=== INFORMATION SHOWN ===

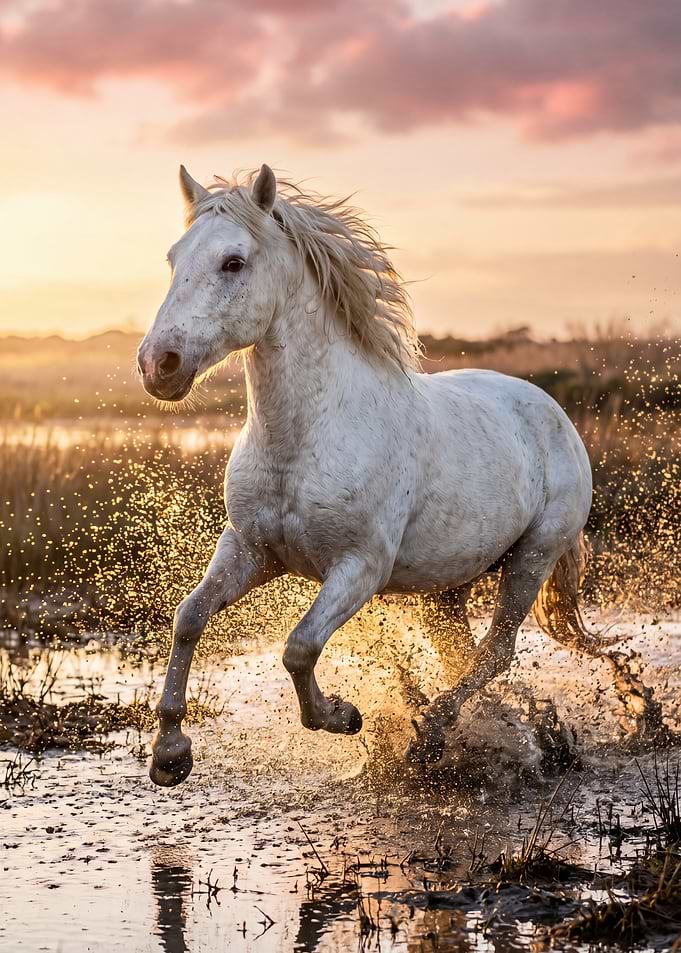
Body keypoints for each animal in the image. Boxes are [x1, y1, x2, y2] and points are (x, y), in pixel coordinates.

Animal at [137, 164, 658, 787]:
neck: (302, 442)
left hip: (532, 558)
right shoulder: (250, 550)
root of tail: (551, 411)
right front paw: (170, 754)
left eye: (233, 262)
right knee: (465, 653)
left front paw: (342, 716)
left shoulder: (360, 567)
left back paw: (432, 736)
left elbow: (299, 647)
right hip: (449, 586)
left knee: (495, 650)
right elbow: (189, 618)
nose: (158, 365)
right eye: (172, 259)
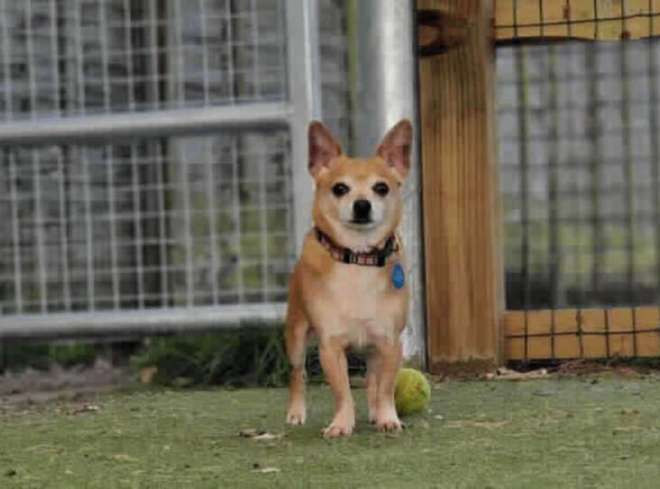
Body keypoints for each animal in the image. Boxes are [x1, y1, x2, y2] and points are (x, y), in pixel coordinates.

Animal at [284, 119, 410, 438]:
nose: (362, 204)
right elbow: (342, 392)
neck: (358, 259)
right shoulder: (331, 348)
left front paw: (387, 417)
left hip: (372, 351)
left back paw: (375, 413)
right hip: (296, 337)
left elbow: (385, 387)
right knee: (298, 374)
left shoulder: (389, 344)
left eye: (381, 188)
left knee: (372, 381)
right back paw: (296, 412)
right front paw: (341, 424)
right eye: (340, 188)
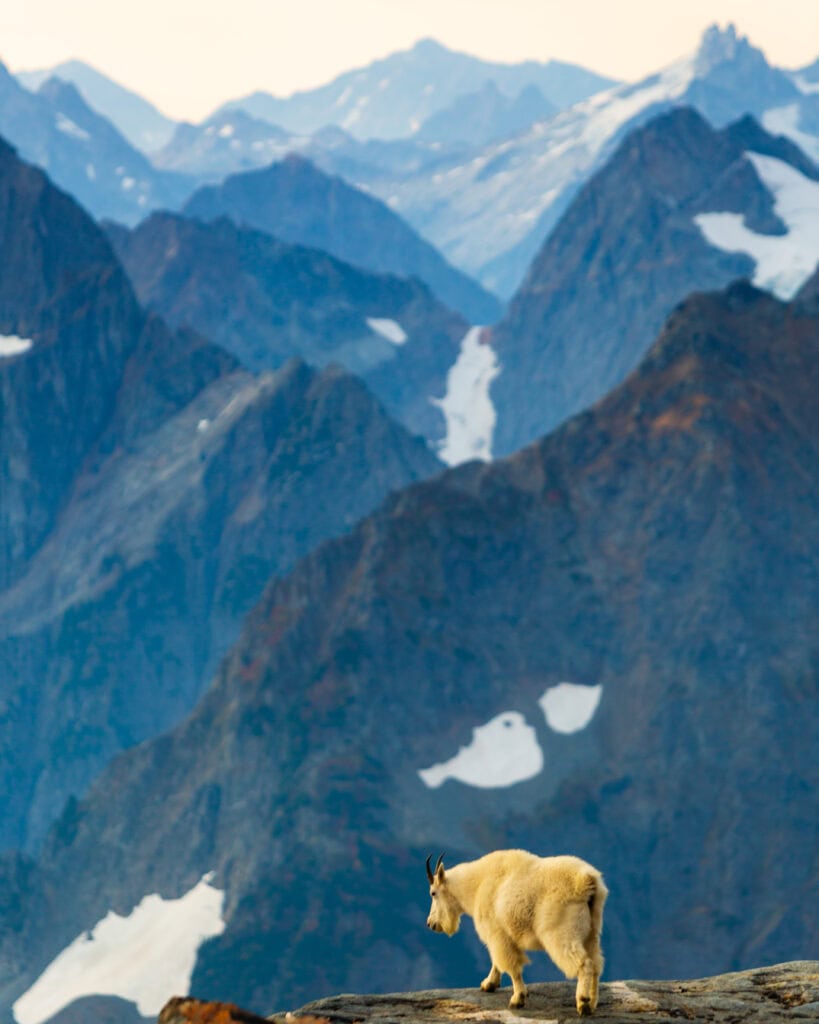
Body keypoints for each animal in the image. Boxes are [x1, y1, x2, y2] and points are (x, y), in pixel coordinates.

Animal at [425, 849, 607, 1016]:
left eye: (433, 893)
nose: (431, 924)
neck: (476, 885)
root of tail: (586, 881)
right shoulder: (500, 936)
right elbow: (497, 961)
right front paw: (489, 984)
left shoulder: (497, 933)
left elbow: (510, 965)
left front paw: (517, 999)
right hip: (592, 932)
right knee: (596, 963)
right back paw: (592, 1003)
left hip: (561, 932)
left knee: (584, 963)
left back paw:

===

YOUR INSTRUCTIONS
Leave the pictures out and copy exactly the lines from the one that holds "right knee: (465, 653)" through the last line of the material.

RESPONSE TO THIS EXERCISE
right knee: (465, 653)
left front paw: (342, 716)
left shoulder: (360, 567)
left back paw: (432, 736)
left elbow: (299, 647)
right hip: (449, 586)
left knee: (495, 650)
right elbow: (189, 618)
nose: (158, 365)
right eye: (172, 259)
Body keypoints for each animal in the image. Boxes are [x1, y1, x2, y2] and points are (x, y), in pixel coordinates.

Animal at [284, 119, 410, 438]:
nose: (362, 204)
right elbow: (342, 392)
neck: (358, 259)
right shoulder: (331, 348)
left front paw: (387, 417)
left hip: (372, 351)
left back paw: (375, 413)
right hip: (296, 337)
left elbow: (385, 387)
right knee: (298, 374)
left shoulder: (389, 344)
left eye: (381, 188)
left knee: (372, 381)
right back paw: (296, 412)
right front paw: (341, 424)
right eye: (340, 188)
Body keypoints for each animal in the image. Boxes are [x1, y1, x2, y2] and points are (x, y), in pixel coordinates.

Animal at [425, 849, 607, 1016]:
left eye: (433, 893)
nose: (431, 924)
neck: (476, 885)
root of tail: (586, 881)
right shoulder: (500, 936)
right elbow: (497, 961)
right front paw: (489, 984)
left shoulder: (497, 933)
left elbow: (510, 965)
left front paw: (517, 999)
right hip: (592, 932)
right knee: (596, 963)
right back paw: (592, 1003)
left hip: (561, 932)
left knee: (584, 963)
left back paw:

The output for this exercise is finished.